そのために企業としては、公的な資金を渡す取引先に、暴力団の構成員や関係者が絡んだことがないか、体質としても、違法行為は勿論、現地の未整備な法の問題点を悪用するような、世論から批判を浴びる非倫理的な行為をするような体質となっていないか、その体質まで含めて詳細に調査してからでなければ、日本企業が投資し、さらに日本企業のブランド名を使わせる相手として適切かどうかは、判断ができません。ところが多くの日本の不動産開発企業の海外案件では、このような調査も不十分な事が極めて多いのです。

このように投資した先が、実際には暴力団構成員や暴力団関係者が絡んだ企業で、そこに投資して資金を提供していたという問題を起こすと、特に海外では、法的な属地である日本法やタイ法の問題だけではなくなります。

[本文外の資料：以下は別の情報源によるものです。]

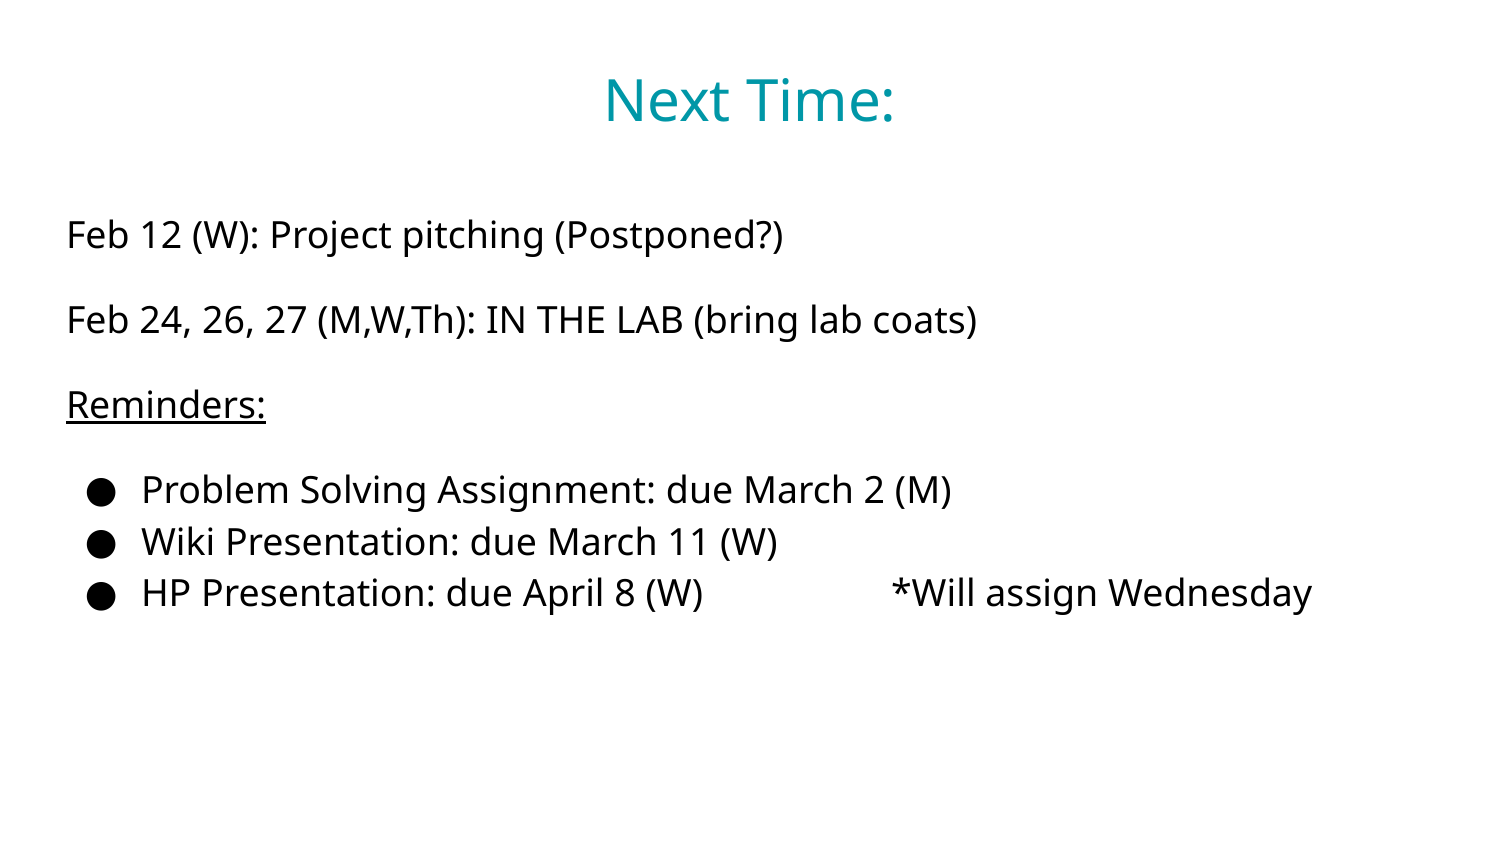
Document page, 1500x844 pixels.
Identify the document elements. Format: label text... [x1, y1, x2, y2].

title Next Time: [51, 48, 1449, 143]
list Feb 12 (W): Project pitching (Postponed?) Feb 24, 26, 27 (M,W,Th): IN THE LAB (bring lab coats) Reminders: Problem Solving Assignment: due March 2 (M) Wiki Presentation: due March 11 (W) HP Presentation: due April 8 (W) *Will assign Wednesday [51, 189, 1449, 750]
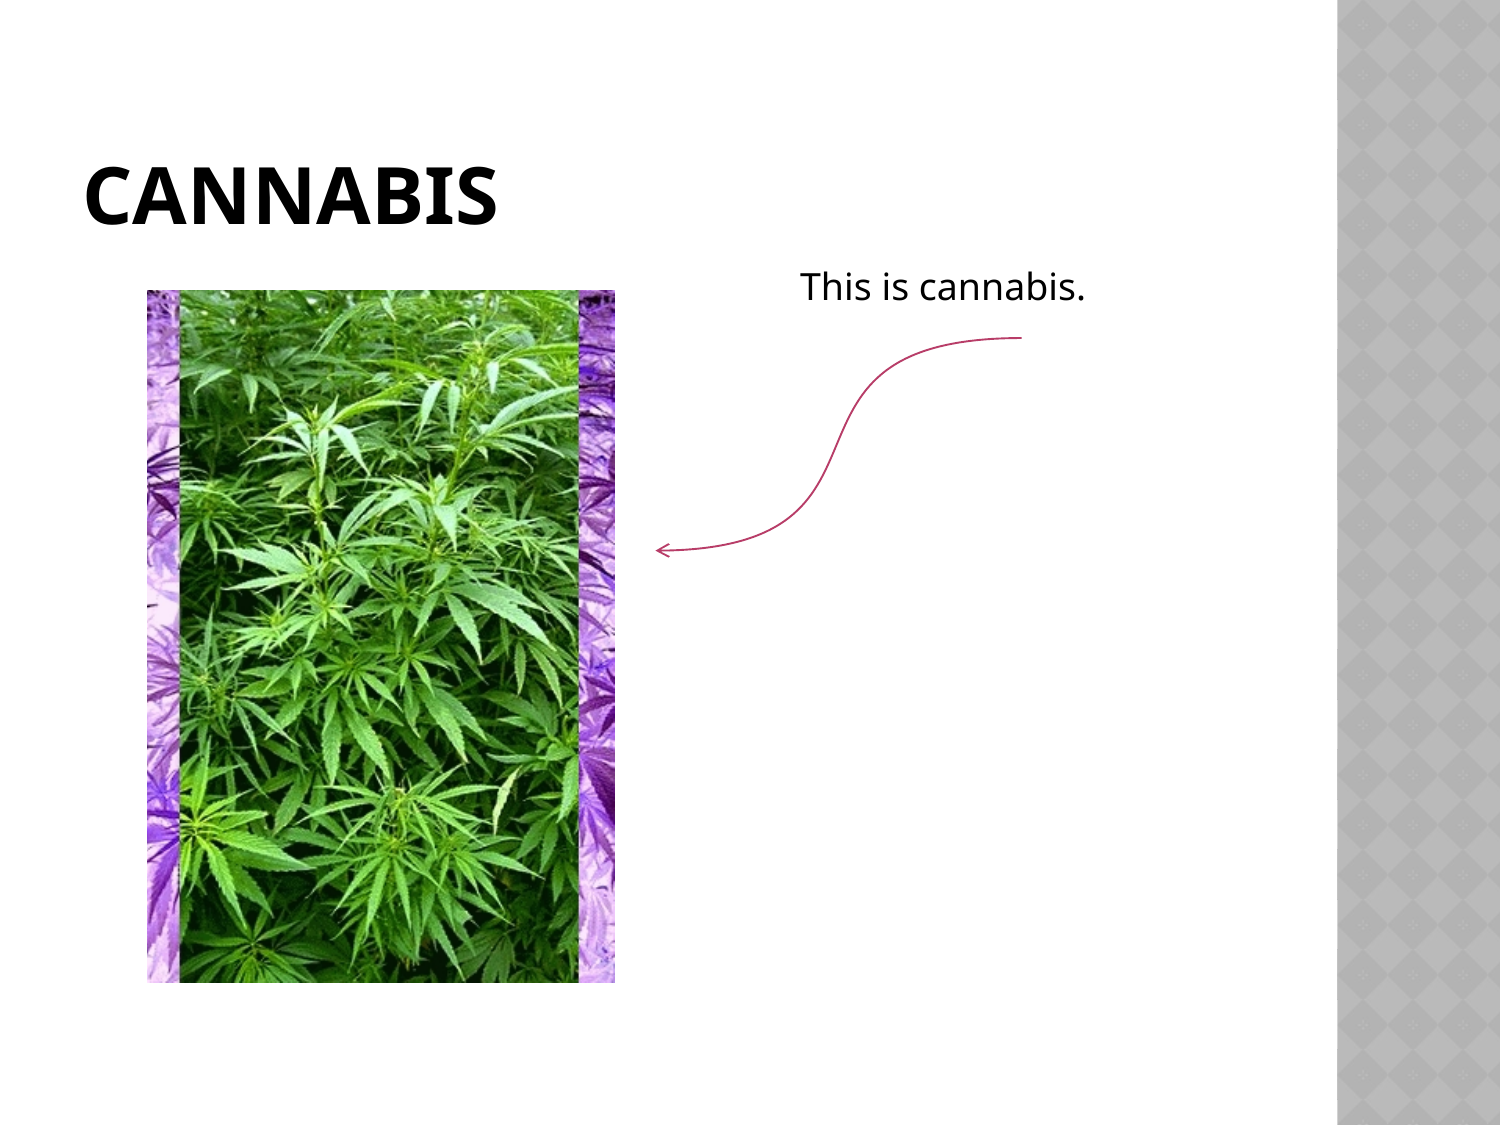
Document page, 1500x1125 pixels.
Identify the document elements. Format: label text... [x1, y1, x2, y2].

text_box This is cannabis. [785, 255, 1258, 315]
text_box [655, 337, 1023, 552]
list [147, 290, 616, 984]
title Cannabis [75, 52, 1263, 240]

アメリカでは2011年7月、当時のオバマ大統領が国際的な組織犯罪への対策を強化する「国際的組織犯罪に対する戦略」を発表し、国境を越えた犯罪組織の撲滅を狙う大統領令を出しており、これを受けてアメリカの財務省は、暴力団関係と関わった会社には経済制裁を発動しています。当然ながら、この経済制裁はタイを含めたアメリカ国外での問題でも同様に発動され、この経済制裁を受けると、その企業や個人は、米国内の法人、個人との取引が禁止され、さらに米国内の資産も凍結されるという、非常に厳しい制裁を米国財務省から受けます。

昨年の2018年10月2日、アメリカの財務省がマネーロンダリングなどにかかわったとして、日本の指定暴力団山口組の幹部4人と関連の不動産会社2社を経済制裁の対象にすると発表しました。その発表の際にアメリカの財務省が出した声明文が、アメリカの財務省とアメリカ政府の姿勢を良く表しています。

「我々はヤクザが管理する企業に狙いを定め、合法的に見える企業の実際の所有権を明らかにしている。
性的搾取から武器密輸、ゆすりなどあらゆる犯罪で(利益を)得ている日本の危険な犯罪組織と幹部らに圧力を強める」

このような国際的な問題を扱う案件の際に、特に米国の当局担当官の方々の国際的な問題に対する意識の高さには、本当に敬服する思いがします。

このような各国の情勢の中で、海外に不動産投資という危険性の高い投資をする以上、日本の不動産デベロッパー各社は目先の株価や資産分散のメリットを追い求めるだけではなく、株主のためにも、その日本企業を信用してくれている多くの法人や個人のためにも、国際社会に貢献するためにも、高い倫理観が求められている事をしっかりと自覚しなければいけません。